While time in JSC gave him a huge practical engineering, Ballesteros was still not sure if it was a proper fit. Along with childhood fascination with astronauts and space, he always loved cinema and special effects that created them. In 2018, he took a year free from NASA Pathways for an intern in Disney, where he spent the spring semester working as a security engineer, performing safety control during Disney rides and attractions.
At that time, he met several people in their imagination – a group of research and development, which creates, designs and builds rides, amusement parks and attractions. This summer, the group took him as an intern and worked on Animatronics for the upcoming rides, which consisted in translating some scenes in the Disney movie into practical, unthreatening and functional scenes.
“In the animation, many things they do are fantastic and our task was to find a way to do them,” says Ballesteros, who loved every moment of this experience and hoped that he would be employed as imagination after an internship. But he had a year in bachelor’s studies and he had to go on.
After completing UT Austin in December 2019, Ballesteros took his position in Jet Propulsion NASA laboratory in Pasadna, California. He started in JPL in February 2020, working on some of the last adaptations to Mars Perseverance Rover. After a few months, during which JPL moved to distant work during Covid pandemic, Ballesteros was assigned to the project to develop a space ship monitoring system. While working with this team he met an engineer who was a former lecturer in myth. As a practical suggestion, Ballesteros was poisoned to consider his master’s degree to escalate his CV value.
“She opened the idea of going to school that I never considered,” he says.
Full circle
In 2021, Ballesteros arrived in myth to start a master’s degree in mechanical engineering.

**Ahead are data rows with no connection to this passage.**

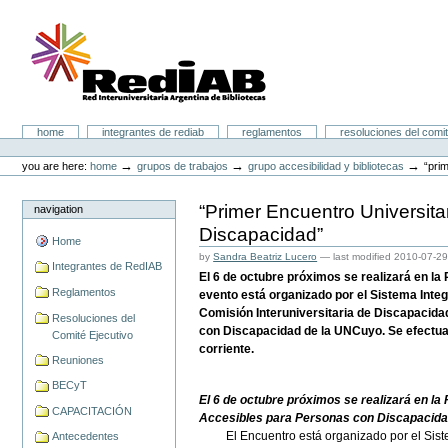
Skip
to
content.
|
Skip
to
navigation
Portal RedIAB
Sections
home
integrantes de rediab
reglamentos
resoluciones del comit
Personal
tools
→
→
→
you are here:
home
grupos de trabajos
grupo accesibilidad y bibliotecas
“pri
“Primer Encuentro Universita
navigation
Discapacidad”
Home
by
Sandra Beatriz Lucero
—
last modified
2010-07-29
Integrantes de RedIAB
El 6 de octubre próximos se realizará en l
Reglamentos
evento está organizado por el Sistema Inte
Comisión Interuniversitaria de Discapacida
Resoluciones del
con Discapacidad de la UNCuyo. Se efectuar
Comité Ejecutivo
corriente.
Reuniones
BECyT
El 6 de octubre próximos se realizará en la
CAPACITACIÓN
Accesibles para Personas con Discapacida
El Encuentro está organizado por el Siste
Antecedentes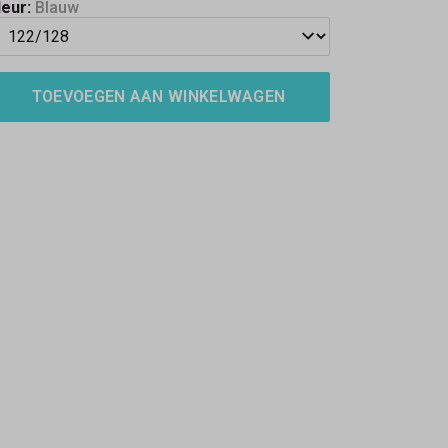
leur:
Blauw
TOEVOEGEN AAN WINKELWAGEN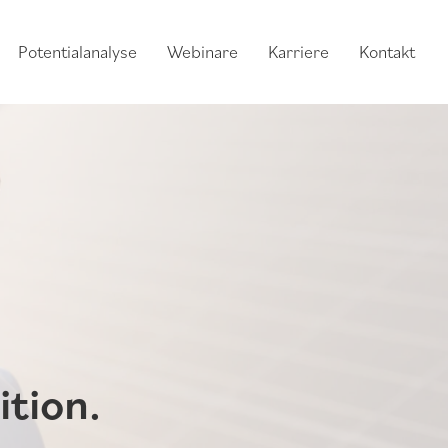
Potentialanalyse
Webinare
Karriere
Kontakt
ition.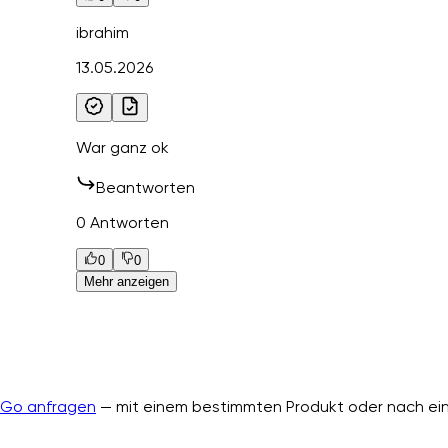
ibrahim
13.05.2026
War ganz ok
Beantworten
0 Antworten
0
0
Mehr anzeigen
nGo anfragen
— mit einem bestimmten Produkt oder nach ein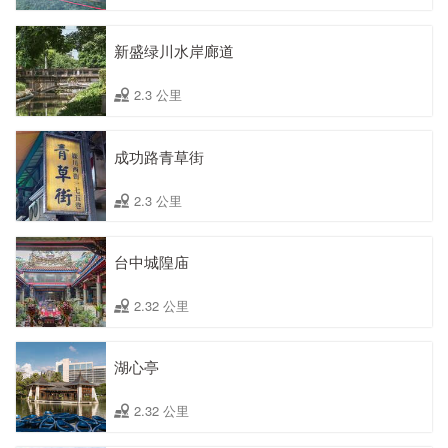
新盛绿川水岸廊道
2.3 公里
成功路青草街
2.3 公里
台中城隍庙
2.32 公里
湖心亭
2.32 公里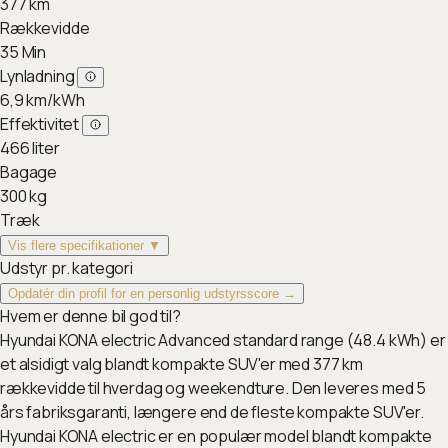
377
km
Rækkevidde
35
Min
Lynladning
6,9
km/kWh
Effektivitet
466
liter
Bagage
300
kg
Træk
Vis flere specifikationer ▼
Udstyr pr. kategori
Opdatér din profil for en personlig udstyrsscore →
Hvem er denne bil god til?
Hyundai KONA electric Advanced standard range (48.4 kWh) er
et alsidigt valg blandt kompakte SUV'er med 377 km
rækkevidde til hverdag og weekendture. Den leveres med 5
års fabriksgaranti, længere end de fleste kompakte SUV'er.
Hyundai KONA electric er en populær model blandt kompakte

When interviewing potential advisers, he immediately hit him with Harry Asada, Professor Ford and director of the D’Albeloff laboratory for IT systems and technologies. Many years ago, Assad put JPL an idea for robotic shoulders to facilitate to facilitate astronauts they quickly rejected. But Assada kept this idea and suggested that Ballesteros recognized him as a feasibility study of a master’s thesis.
The project would require seemingly the introduction of science fiction in a practical, functional form, for employ by astronauts in future space missions. For Ballesteros it was a perfect challenge. Superlimbs became the subject of a master’s degree, which he earned in 2023. His initial plan was a return to industry, a rank in hand. But he decided to stay in the myth to continue his doctorate, so that he could continue working with superlimbas in an environment in which he could freely discover and try modern things.

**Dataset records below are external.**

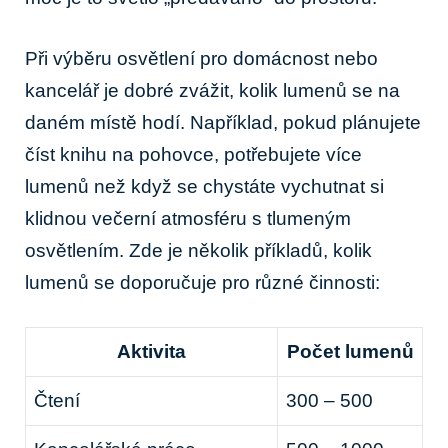
Při výběru osvětlení pro domácnost nebo
kancelář je dobré zvážit, kolik lumenů se na
daném místě hodí. Například, pokud plánujete
číst knihu na pohovce, potřebujete více
lumenů než když se chystáte vychutnat si
klidnou večerní atmosféru s tlumeným
osvětlením. Zde je několik příkladů, kolik
lumenů se doporučuje pro různé činnosti:
Aktivita
Počet lumenů
Čtení
300 – 500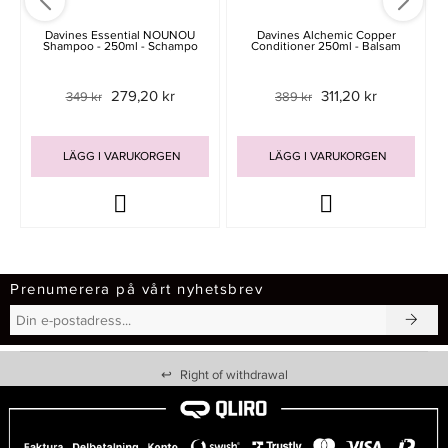
Davines Essential NOUNOU
Davines Alchemic Copper
Shampoo - 250ml - Schampo
Conditioner 250ml - Balsam
279,20 kr
311,20 kr
349 kr
389 kr
LÄGG I VARUKORGEN
LÄGG I VARUKORGEN
Prenumerera på vårt nyhetsbrev
↩
Right of withdrawal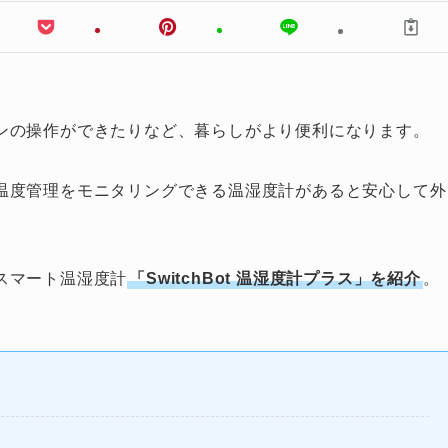
ンの操作ができたりなど、暮らしがより便利になります。
温度管理をモニタリングできる温湿度計があると安心して外
スマート温湿度計
「SwitchBot 温湿度計プラス」を紹介
。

“The myth is like Nerd Hogwarts,” he says. “One of the dreams that I had as a child concerned the first day of school and the possibility of building and creativity, and it was the happiest day in my life. And in myth I felt like this dream became a reality.”
Ballesteros and Assad are now developing Superlimbs. The team recently re -gave the idea of engineers from JPL, which he considered again, and since then hit the partnership to facilitate test and improve the robot. In the following year or two, Ballesteros hopes to bring fully functional, to wear the project to the Johnson Space Center, where astronauts can test it in the settings simulated in space.

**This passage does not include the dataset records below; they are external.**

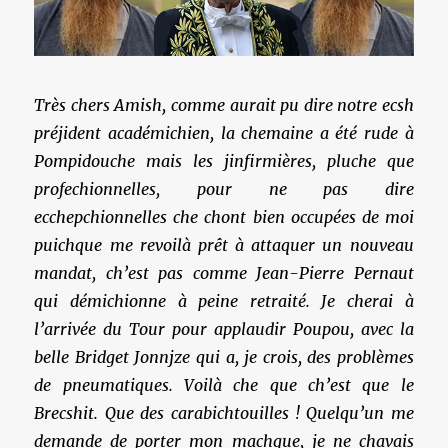
Très chers Amish, comme aurait pu dire notre ecsh
préjident académichien, la chemaine a été rude à
Pompidouche mais les jinfirmières, pluche que
profechionnelles, pour ne pas dire
ecchepchionnelles che chont bien occupées de moi
puichque me revoilà prêt à attaquer un nouveau
mandat, ch’est pas comme Jean-Pierre Pernaut
qui démichionne à peine retraité. Je cherai à
l’arrivée du Tour pour applaudir Poupou, avec la
belle Bridget Jonnjze qui a, je crois, des problèmes
de pneumatiques. Voilà che que ch’est que le
Brecshit. Que des carabichtouilles ! Quelqu’un me
demande de porter mon machque, je ne chavais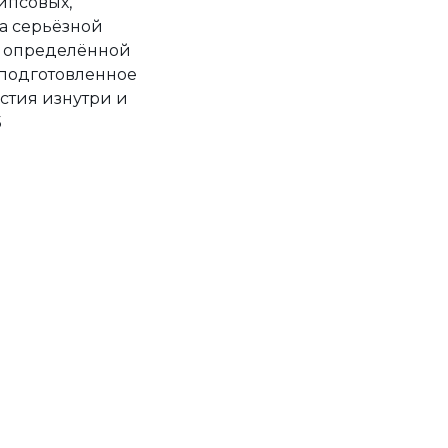
ипсовых,
за серьёзной
у определённой
 подготовленное
стия изнутри и
5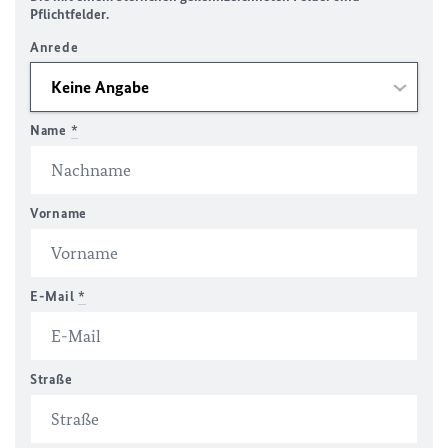
Pflichtfelder.
Anrede
Name
*
Vorname
E-Mail
*
Straße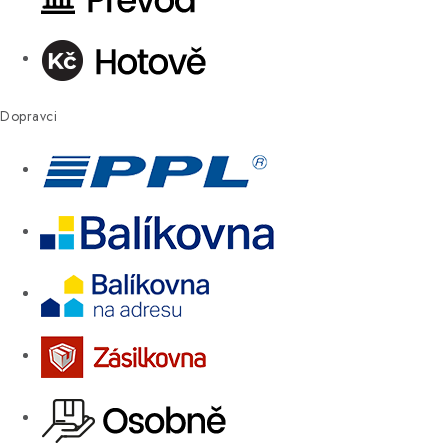
Dopravci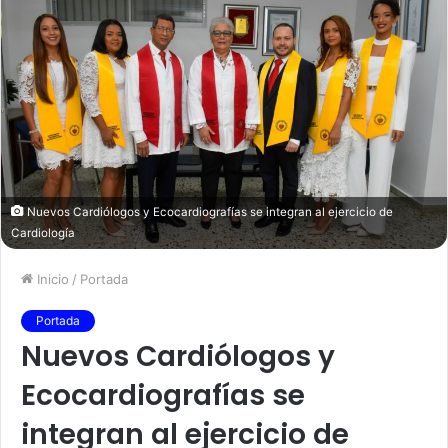
Nuevos Cardiólogos y Ecocardiografías se integran al ejercicio de
Cardiología
Inicio
/
Portada
Portada
Nuevos Cardiólogos y
Ecocardiografías se
integran al ejercicio de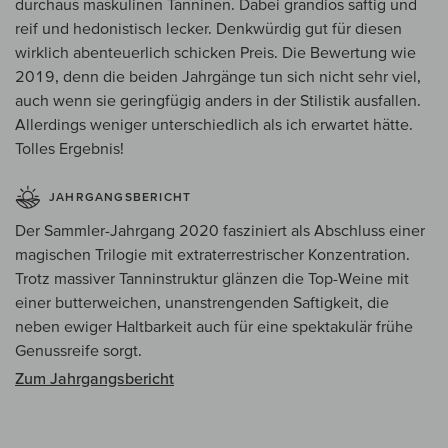
durchaus maskulinen Tanninen. Dabei grandios saftig und
reif und hedonistisch lecker. Denkwürdig gut für diesen
wirklich abenteuerlich schicken Preis. Die Bewertung wie
2019, denn die beiden Jahrgänge tun sich nicht sehr viel,
auch wenn sie geringfügig anders in der Stilistik ausfallen.
Allerdings weniger unterschiedlich als ich erwartet hätte.
Tolles Ergebnis!
JAHRGANGSBERICHT
Der Sammler-Jahrgang 2020 fasziniert als Abschluss einer
magischen Trilogie mit extraterrestrischer Konzentration.
Trotz massiver Tanninstruktur glänzen die Top-Weine mit
einer butterweichen, unanstrengenden Saftigkeit, die
neben ewiger Haltbarkeit auch für eine spektakulär frühe
Genussreife sorgt.
Zum Jahrgangsbericht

In addition to the formal postgraduate work, Ballesteros found a way to have some fun. He is a member Mit Robotics teamwho designs, builds and conducts works in various professions and challenges. In this club, Ballesteros has created a kind of sub-club, called Droid Builders, whose goal is to build animatronic droids from popular films and franchises.
“I thought I could use what I learned from my imagination and teach students how to build robots from scratch,” he says. “Now we are building a full Wall-E scale, which can be fully autonomous. It is nice to see that everything is full.”